L’Écho de la CAN 2025 : Au-delà du Gazon, Quels Horizons pour le Maroc et l’Afrique ?
Rabat, Maroc – Le 9 janvier 2026, au stade Prince-Moulay-Abdellah, l’attaquant marocain Brahim Diaz saluait le défenseur camerounais Samuel Kotto, une image figée dans le temps, témoin des quarts de finale d’une Coupe d’Afrique des Nations qui s’annonçait historique. Mais au-delà de l’instant sportif, c’est une question plus profonde qui résonne aujourd’hui : quels lendemains pour le Maroc et les autres nations participantes après cette CAN 2025 ?
Comme un classique indémodable des grandes joutes sportives, les performances des équipes nationales déclenchent parfois des ondes de choc bien au-delà des pelouses. Un phénomène amplifié pour le pays hôte, le Maroc, qui, à l’issue de cette compétition continentale, scrute avec attention les pulsations de son opinion publique et prépare déjà les prochaines échéances. Une analyse signée Fadwa Islah, Jassim Ahdani, et Alexis Billebault, publiée ce 1er février 2026.
Le Maroc à l’épreuve de l’organisation : Un bilan mitigé mais prometteur
La Coupe d’Afrique des Nations 2025, dont le Maroc était l’hôte, s’est achevée le 18 janvier sur une défaite au goût amer pour le royaume. Une déception sportive, certes, mais pour la monarchie chérifienne, les enjeux transcendaient largement le simple cadre du football. Il s’agissait, et peut-être avant tout, d’une répétition générale grandeur nature, une démonstration de force de sa capacité à orchestrer un événement d’envergure mondiale en prévision du Mondial 2030, co-organisé avec l’Espagne et le Portugal.

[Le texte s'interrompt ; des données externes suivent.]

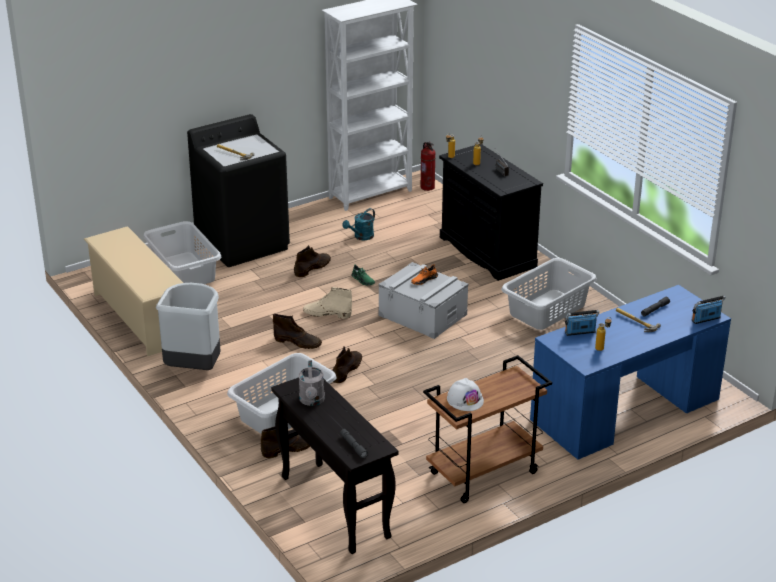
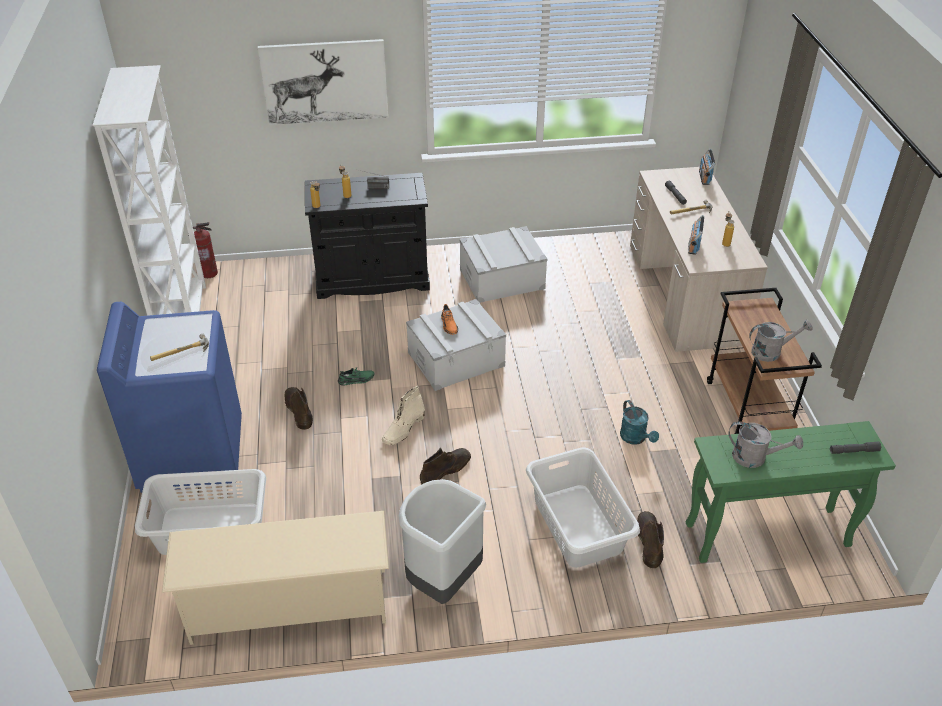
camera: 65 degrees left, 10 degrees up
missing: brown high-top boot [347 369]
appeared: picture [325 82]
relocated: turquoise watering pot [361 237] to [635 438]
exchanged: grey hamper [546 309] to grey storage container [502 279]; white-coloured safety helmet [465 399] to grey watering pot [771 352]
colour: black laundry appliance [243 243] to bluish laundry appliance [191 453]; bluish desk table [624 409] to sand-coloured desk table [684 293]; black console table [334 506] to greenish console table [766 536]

Du point de vue de la « logistique » au sens large – comprenez les infrastructures flambant neuves, l’organisation sans faille des rencontres, la fluidité des transports, la qualité de l’hôtellerie, et la gestion des foules venues en masse – le bilan est majoritairement satisfaisant. Le Maroc a su prouver son savoir-faire, transformant les défis en opportunités de briller sur la scène continentale et internationale. Cependant, une CAN ne se résume pas à une prouesse organisationnelle. L’âme du football réside aussi dans la passion, les émotions et, in fine, les résultats sportifs.
L’onde de choc post-CAN : Répercussions nationales et continentales
Si la défaite en quarts de finale a laissé un goût d’inachevé pour les Lions de l’Atlas, elle n’efface pas les efforts colossaux déployés. L’opinion publique marocaine, bien que déçue par l’élimination prématurée, reste attentive aux signaux envoyés par cette organisation. La réussite logistique est un atout indéniable pour l’image du pays, un argument de poids pour les futurs grands rendez-vous sportifs et touristiques.
Pour les autres nations africaines, la CAN 2025 a également été un révélateur. Les performances de leurs équipes nationales, qu’elles soient glorieuses ou décevantes, ont ravivé les passions, consolidé les identités et, parfois, mis en lumière les défis structurels du football local. Des investissements dans la formation des jeunes talents aux réformes des fédérations, les lendemains de cette CAN promettent d’être riches en réflexions et en actions pour l’ensemble du continent.
Vers le Mondial 2030 : Le vrai test commence maintenant
Avec la CAN 2025 désormais derrière lui, le Maroc se tourne résolument vers le Mondial 2030. L’expérience acquise, les leçons tirées de cette compétition, qu’elles soient positives ou à améliorer, constitueront un socle précieux pour affiner sa stratégie. La capacité à mobiliser les ressources, à gérer des flux encore plus importants et à offrir une expérience inoubliable aux millions de visiteurs attendus sera le véritable baromètre de son succès. Le coup de sifflet final de la CAN n’est, en réalité, que le coup d’envoi d’une nouvelle ère pour le football marocain et africain, une ère où les ambitions dépassent les frontières et les terrains de jeu.